*** Given entries ***

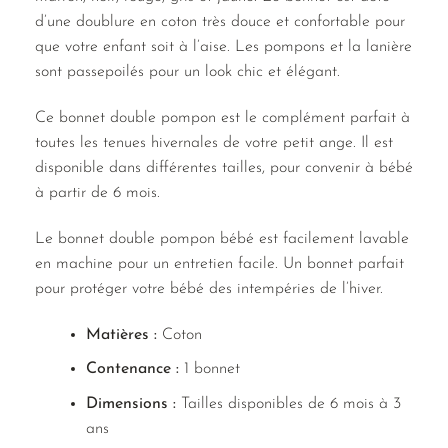
d’une doublure en coton très douce et confortable pour
que votre enfant soit à l’aise. Les pompons et la lanière
sont passepoilés pour un look chic et élégant.
Ce bonnet double pompon est le complément parfait à
toutes les tenues hivernales de votre petit ange. Il est
disponible dans différentes tailles, pour convenir à bébé
à partir de 6 mois.
Le bonnet double pompon bébé est facilement lavable
en machine pour un entretien facile. Un bonnet parfait
pour protéger votre bébé des intempéries de l’hiver.
Matières :
Coton
Contenance :
1 bonnet
Dimensions :
Tailles disponibles de 6 mois à 3
ans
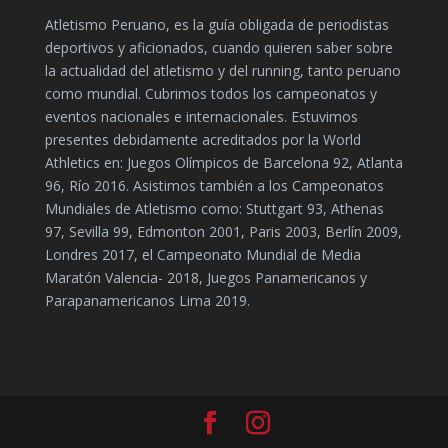
Atletismo Peruano, es la guía obligada de periodistas
deportivos y aficionados, cuando quieren saber sobre
la actualidad del atletismo y del running, tanto peruano
como mundial. Cubrimos todos los campeonatos y
eventos nacionales e internacionales. Estuvimos
presentes debidamente acreditados por la World
Athletics en: Juegos Olímpicos de Barcelona 92, Atlanta
96, Río 2016. Asistimos también a los Campeonatos
Mundiales de Atletismo como: Stuttgart 93, Athenas
97, Sevilla 99, Edmonton 2001, Paris 2003, Berlín 2009,
Londres 2017, el Campeonato Mundial de Media
Maratón Valencia- 2018, Juegos Panamericanos y
Parapanamericanos Lima 2019.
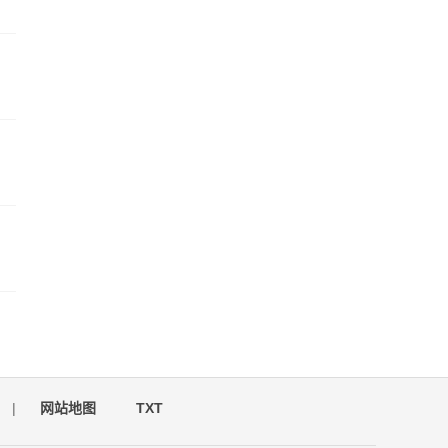
|
网站地图
TXT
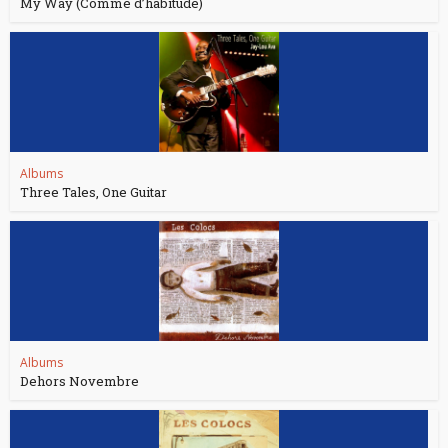
My Way (Comme d’habitude)
Albums
Three Tales, One Guitar
Albums
Dehors Novembre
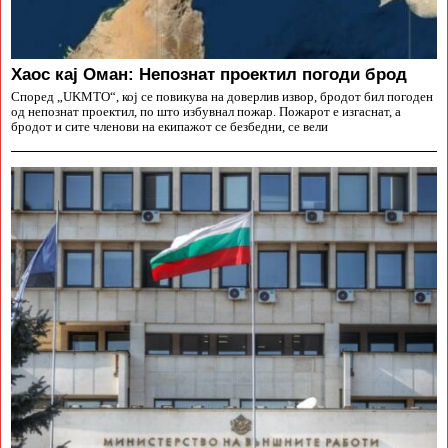
Хаос кај Оман: Непознат проектил погоди брод
Според „UKMTO“, кој се повикува на доверлив извор, бродот бил погоден
од непознат проектил, по што избувнал пожар. Пожарот е изгаснат, а
бродот и сите членови на екипажот се безбедни, се вели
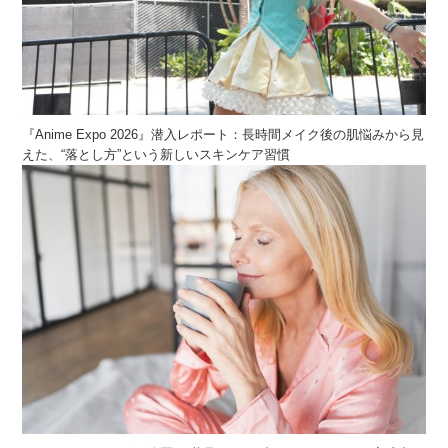
『Anime Expo 2026』潜入レポート：長時間メイク後の肌悩みから見
えた、“落とし方”という新しいスキンケア習慣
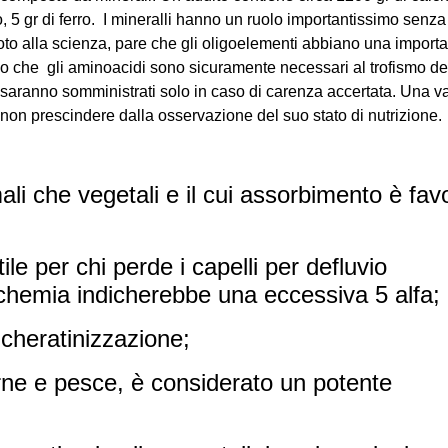
, 5 gr di ferro.
I mineralli hanno un ruolo importantissimo senza 
o alla scienza, pare che gli oligoelementi abbiano una importa
ono che gli aminoacidi sono sicuramente necessari al trofismo del
 saranno somministrati solo in caso di carenza accertata.
Una va
à non prescindere dalla osservazione del suo stato di nutrizione.
ali che vegetali e il cui assorbimento è favo
le per chi perde i capelli per defluvio
nchemia indicherebbe una eccessiva 5 alfa;
cheratinizzazione;
arne e pesce, è considerato un potente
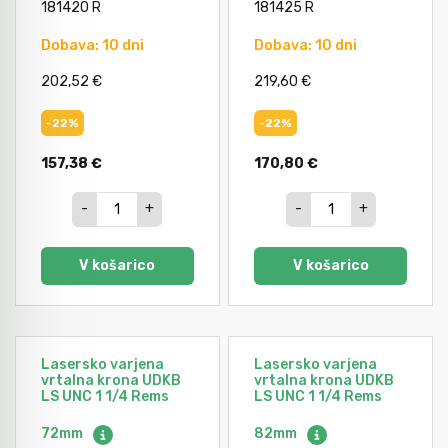
181420 R
181425 R
Dobava: 10 dni
Dobava: 10 dni
202,52 €
219,60 €
-22%
-22%
157,38 €
170,80 €
-
+
-
+
V košarico
V košarico
Lasersko varjena
Lasersko varjena
vrtalna krona UDKB
vrtalna krona UDKB
LS UNC 1 1/4 Rems
LS UNC 1 1/4 Rems
72mm
82mm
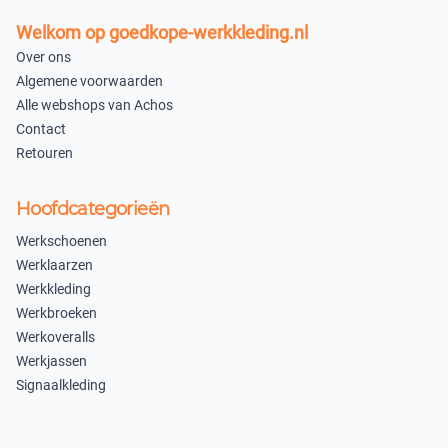
Welkom op goedkope-werkkleding.nl
Over ons
Algemene voorwaarden
Alle webshops van Achos
Contact
Retouren
Hoofdcategorieën
Werkschoenen
Werklaarzen
Werkkleding
Werkbroeken
Werkoveralls
Werkjassen
Signaalkleding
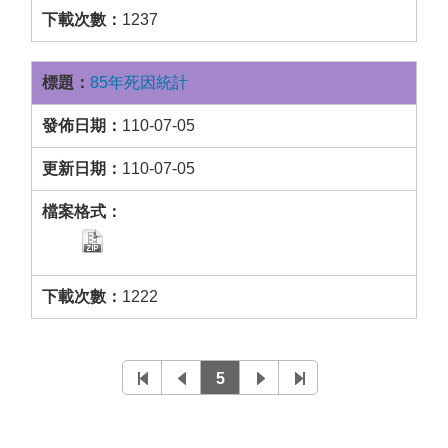
1237
85年死因統計
110-07-05
110-07-05
1222
5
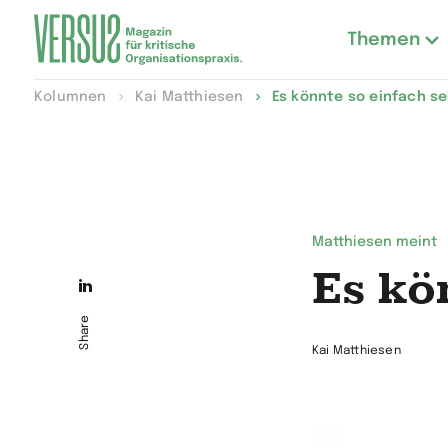
Themen
Zur
Kolumnen
Kai Matthiesen
Es könnte so einfach se
Startseite
wechseln
Matthiesen meint
Es kö
Die
Seite
Share
auf
Kai Matthiesen
LinkedIn
teilen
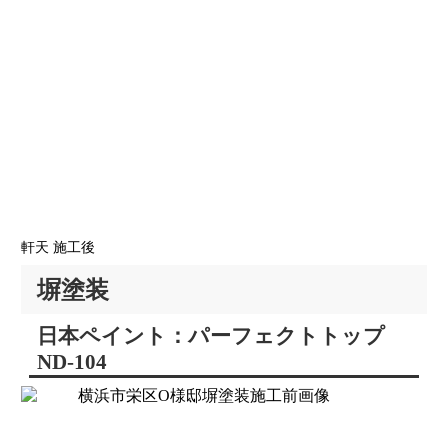
軒天 施工後
塀塗装
日本ペイント：パーフェクトトップ
ND-104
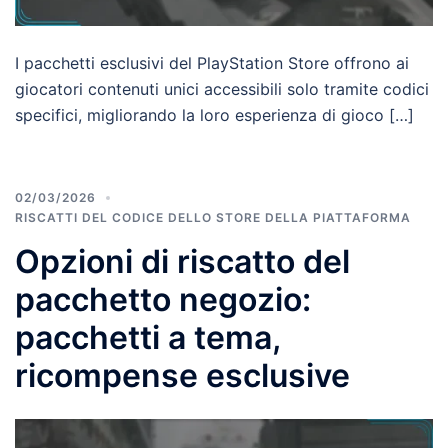
I pacchetti esclusivi del PlayStation Store offrono ai
giocatori contenuti unici accessibili solo tramite codici
specifici, migliorando la loro esperienza di gioco […]
02/03/2026
RISCATTI DEL CODICE DELLO STORE DELLA PIATTAFORMA
Opzioni di riscatto del
pacchetto negozio:
pacchetti a tema,
ricompense esclusive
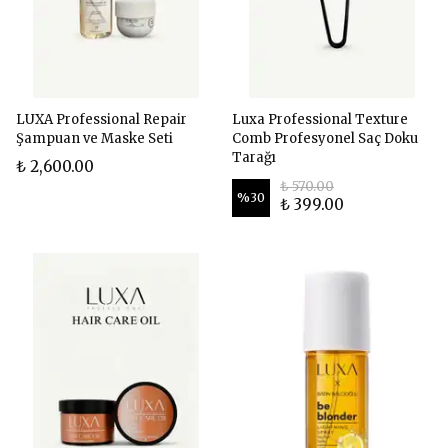
LUXA Professional Repair
Luxa Professional Texture
Şampuan ve Maske Seti
Comb Profesyonel Saç Doku
Tarağı
₺ 2,600.00
₺ 570.00
%
30
₺ 399.00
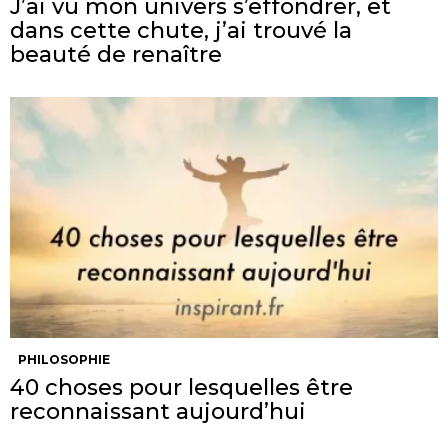
J’ai vu mon univers s’effondrer, et
dans cette chute, j’ai trouvé la
beauté de renaître
PHILOSOPHIE
40 choses pour lesquelles être
reconnaissant aujourd’hui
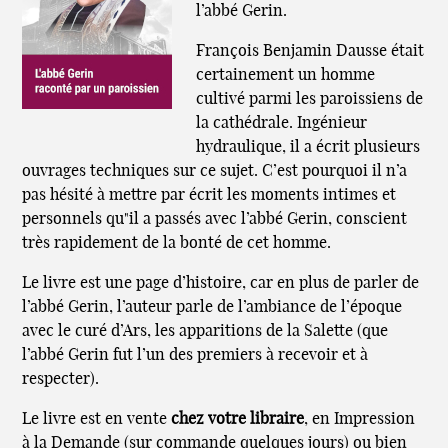
l’abbé Gerin.
François Benjamin Dausse était
certainement un homme
cultivé parmi les paroissiens de
la cathédrale. Ingénieur
hydraulique, il a écrit plusieurs
ouvrages techniques sur ce sujet. C’est pourquoi il n’a
pas hésité à mettre par écrit les moments intimes et
personnels qu"il a passés avec l’abbé Gerin, conscient
très rapidement de la bonté de cet homme.
Le livre est une page d’histoire, car en plus de parler de
l’abbé Gerin, l’auteur parle de l’ambiance de l’époque
avec le curé d’Ars, les apparitions de la Salette (que
l’abbé Gerin fut l’un des premiers à recevoir et à
respecter).
Le livre est en vente
chez votre libraire
, en Impression
à la Demande (sur commande quelques jours) ou bien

***

Work task:
Write out the lines above starting at the line that contains "LUXA Professional Repair" and ending at the line that contains "reconnaissant aujourd’hui", with both of those lines included. Omit the pictures from your answer.

Solution for this task:
LUXA Professional Repair
Luxa Professional Texture
Şampuan ve Maske Seti
Comb Profesyonel Saç Doku
Tarağı
₺ 2,600.00
₺ 570.00
%
30
₺ 399.00
J’ai vu mon univers s’effondrer, et
dans cette chute, j’ai trouvé la
beauté de renaître
PHILOSOPHIE
40 choses pour lesquelles être
reconnaissant aujourd’hui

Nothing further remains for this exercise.